* DIRECTION 1 *
In the mixer thread, why might someone buying one of these mixers want a second iPad? Answer in one to three sentences.
* DIRECTION 2 *
Summarize the mixer thread in two sentences.
* DIRECTION 3 *
Write the next post in the mixer thread, following on from the last one shown.

* TEXT SECTION *
Unfortunatly we've reached the classic crossroads... it can be cheap, it can have lots of features, and it can sound good. Pick 2.


----------



## chausman (Oct 23, 2012)

cvhstech said:


> The price is a little expensive. Do you know of a cheaper solution?



$1000 is as cheap as you'll get with iPad control. Probably the cheapest you can find for any digital board.

If you've currently got a 32 Soundcraft, I'd hang onto it. It may be "different" from waking around with an iPad, but the soundcraft will sound much better then anything else you can find "cheaply"


----------



## cmckeeman (Oct 23, 2012)

keep the 32 channel for a while, save up then get a decent digital, thats what i would recomend


----------



## museav (Oct 24, 2012)

cvhstech said:


> The price is a little expensive. Do you know of a cheaper solution?


Behringer is also introducing the X16 soon at about the same price point but $1,000 for the mixer plus the iPad (or two as you might want a backup since those mixers have very limited phsyical controls and are useless without an iPad) plus a wireless network is currently as cheap as it gets for a mixer with wireless control and I don't see that changing significantly very soon.

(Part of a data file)
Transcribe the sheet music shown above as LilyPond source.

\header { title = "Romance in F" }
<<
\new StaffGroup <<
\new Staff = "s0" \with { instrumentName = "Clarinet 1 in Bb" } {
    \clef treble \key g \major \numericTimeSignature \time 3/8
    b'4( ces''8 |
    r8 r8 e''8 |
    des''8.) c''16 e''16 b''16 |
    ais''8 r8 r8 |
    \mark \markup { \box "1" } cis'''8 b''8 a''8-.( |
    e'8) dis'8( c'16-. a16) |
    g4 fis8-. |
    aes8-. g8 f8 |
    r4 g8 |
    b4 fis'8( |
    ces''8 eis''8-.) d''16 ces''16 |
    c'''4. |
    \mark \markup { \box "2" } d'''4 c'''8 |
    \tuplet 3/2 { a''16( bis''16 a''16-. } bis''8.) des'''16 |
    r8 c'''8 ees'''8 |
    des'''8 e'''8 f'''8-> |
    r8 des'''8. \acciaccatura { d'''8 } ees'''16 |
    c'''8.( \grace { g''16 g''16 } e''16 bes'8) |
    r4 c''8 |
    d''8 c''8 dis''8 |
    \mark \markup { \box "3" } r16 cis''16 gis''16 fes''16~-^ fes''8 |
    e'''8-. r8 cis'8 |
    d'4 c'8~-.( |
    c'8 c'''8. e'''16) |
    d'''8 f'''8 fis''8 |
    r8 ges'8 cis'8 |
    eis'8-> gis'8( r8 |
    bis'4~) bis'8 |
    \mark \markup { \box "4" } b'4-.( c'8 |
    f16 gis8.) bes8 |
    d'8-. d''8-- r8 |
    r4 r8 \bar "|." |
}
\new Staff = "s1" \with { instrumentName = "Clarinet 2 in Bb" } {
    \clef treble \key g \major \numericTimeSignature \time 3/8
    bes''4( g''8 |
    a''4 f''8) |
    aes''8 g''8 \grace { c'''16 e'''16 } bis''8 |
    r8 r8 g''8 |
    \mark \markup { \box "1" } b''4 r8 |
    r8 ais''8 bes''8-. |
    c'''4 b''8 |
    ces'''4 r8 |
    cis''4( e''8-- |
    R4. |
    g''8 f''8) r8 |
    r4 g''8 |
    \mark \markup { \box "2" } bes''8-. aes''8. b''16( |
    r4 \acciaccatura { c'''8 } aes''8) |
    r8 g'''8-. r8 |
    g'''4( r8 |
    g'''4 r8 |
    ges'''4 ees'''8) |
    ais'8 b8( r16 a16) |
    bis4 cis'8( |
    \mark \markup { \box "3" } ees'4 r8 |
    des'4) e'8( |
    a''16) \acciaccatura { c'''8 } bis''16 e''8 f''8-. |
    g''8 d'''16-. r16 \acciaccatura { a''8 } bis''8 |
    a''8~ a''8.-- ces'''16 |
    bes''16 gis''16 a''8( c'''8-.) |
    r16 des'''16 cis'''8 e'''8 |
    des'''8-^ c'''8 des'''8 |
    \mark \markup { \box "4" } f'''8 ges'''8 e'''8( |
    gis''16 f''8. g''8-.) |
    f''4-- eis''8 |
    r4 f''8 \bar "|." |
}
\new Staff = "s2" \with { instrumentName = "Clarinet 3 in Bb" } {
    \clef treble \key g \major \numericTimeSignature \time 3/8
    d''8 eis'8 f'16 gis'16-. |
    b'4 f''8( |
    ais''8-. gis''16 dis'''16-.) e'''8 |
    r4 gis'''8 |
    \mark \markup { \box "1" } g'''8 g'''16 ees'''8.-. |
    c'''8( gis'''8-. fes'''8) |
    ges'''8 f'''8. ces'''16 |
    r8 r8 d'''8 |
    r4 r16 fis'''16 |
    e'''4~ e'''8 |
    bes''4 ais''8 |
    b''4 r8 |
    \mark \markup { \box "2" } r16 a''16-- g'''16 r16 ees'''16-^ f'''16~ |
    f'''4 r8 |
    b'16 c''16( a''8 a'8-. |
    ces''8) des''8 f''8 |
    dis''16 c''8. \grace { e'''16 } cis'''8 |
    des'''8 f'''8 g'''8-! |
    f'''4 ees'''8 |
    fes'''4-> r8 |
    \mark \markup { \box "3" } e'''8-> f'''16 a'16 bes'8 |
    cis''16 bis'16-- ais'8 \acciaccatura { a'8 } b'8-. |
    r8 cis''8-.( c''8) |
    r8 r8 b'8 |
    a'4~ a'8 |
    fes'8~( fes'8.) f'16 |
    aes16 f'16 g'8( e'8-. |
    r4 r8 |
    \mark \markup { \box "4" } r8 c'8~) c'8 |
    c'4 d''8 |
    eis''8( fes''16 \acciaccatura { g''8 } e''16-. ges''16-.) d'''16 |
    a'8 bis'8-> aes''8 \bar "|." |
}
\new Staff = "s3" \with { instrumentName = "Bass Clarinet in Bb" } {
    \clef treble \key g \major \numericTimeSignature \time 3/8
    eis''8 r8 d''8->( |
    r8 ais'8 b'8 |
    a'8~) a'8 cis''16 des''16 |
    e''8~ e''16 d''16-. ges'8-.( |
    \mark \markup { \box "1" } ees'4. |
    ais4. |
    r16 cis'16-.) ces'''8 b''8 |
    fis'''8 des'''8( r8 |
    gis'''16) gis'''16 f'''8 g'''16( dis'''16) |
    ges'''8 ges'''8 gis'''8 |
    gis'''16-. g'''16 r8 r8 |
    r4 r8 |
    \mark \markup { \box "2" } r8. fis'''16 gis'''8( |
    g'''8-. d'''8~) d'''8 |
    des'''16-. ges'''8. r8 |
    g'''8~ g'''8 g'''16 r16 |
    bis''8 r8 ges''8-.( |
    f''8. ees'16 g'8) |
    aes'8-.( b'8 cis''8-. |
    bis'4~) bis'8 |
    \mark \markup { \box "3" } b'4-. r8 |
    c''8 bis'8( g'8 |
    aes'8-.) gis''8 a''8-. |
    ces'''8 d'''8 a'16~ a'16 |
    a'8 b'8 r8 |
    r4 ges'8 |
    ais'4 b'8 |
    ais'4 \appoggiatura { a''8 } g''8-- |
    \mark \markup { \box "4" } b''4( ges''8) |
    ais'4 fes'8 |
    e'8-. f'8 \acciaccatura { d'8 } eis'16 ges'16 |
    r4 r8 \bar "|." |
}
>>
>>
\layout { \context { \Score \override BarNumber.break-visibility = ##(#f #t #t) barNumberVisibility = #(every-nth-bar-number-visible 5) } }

* TASK RESPONSE 1 *
A second iPad would serve as a backup. These mixers have very limited physical controls and are useless without an iPad.

* TASK RESPONSE 2 *
A mixer with iPad control costs about $1,000 at minimum, and with the iPad and a wireless network added, that is as cheap as it currently gets, with no significant change expected soon. The posters advise keeping the 32-channel Soundcraft, which will sound much better than anything found cheaply, and saving up for a decent digital board.

* TASK RESPONSE 3 *
I'll be interested to se what happens with iPad based devices if the Windows Surface or any other competitor ever becomes very popular. Will manufacturers tie into one or the other, offer two variations of the products or try to figure out some way to support both?


----------



## Chris15 (Oct 24, 2012)

Can I just point out that not 5 years ago, one would have been paying over 10k to be getting any form of wireless control - and that would have been on a tablet PC - the iPad was not even around then.

So to me, talking about cheap control, 1k really is cheap...


----------



## venuetech (Oct 24, 2012)

cvhstech said:


> The price is a little expensive. Do you know of a cheaper solution?


wait 3-5 years there will likely be all sorts of solutions then.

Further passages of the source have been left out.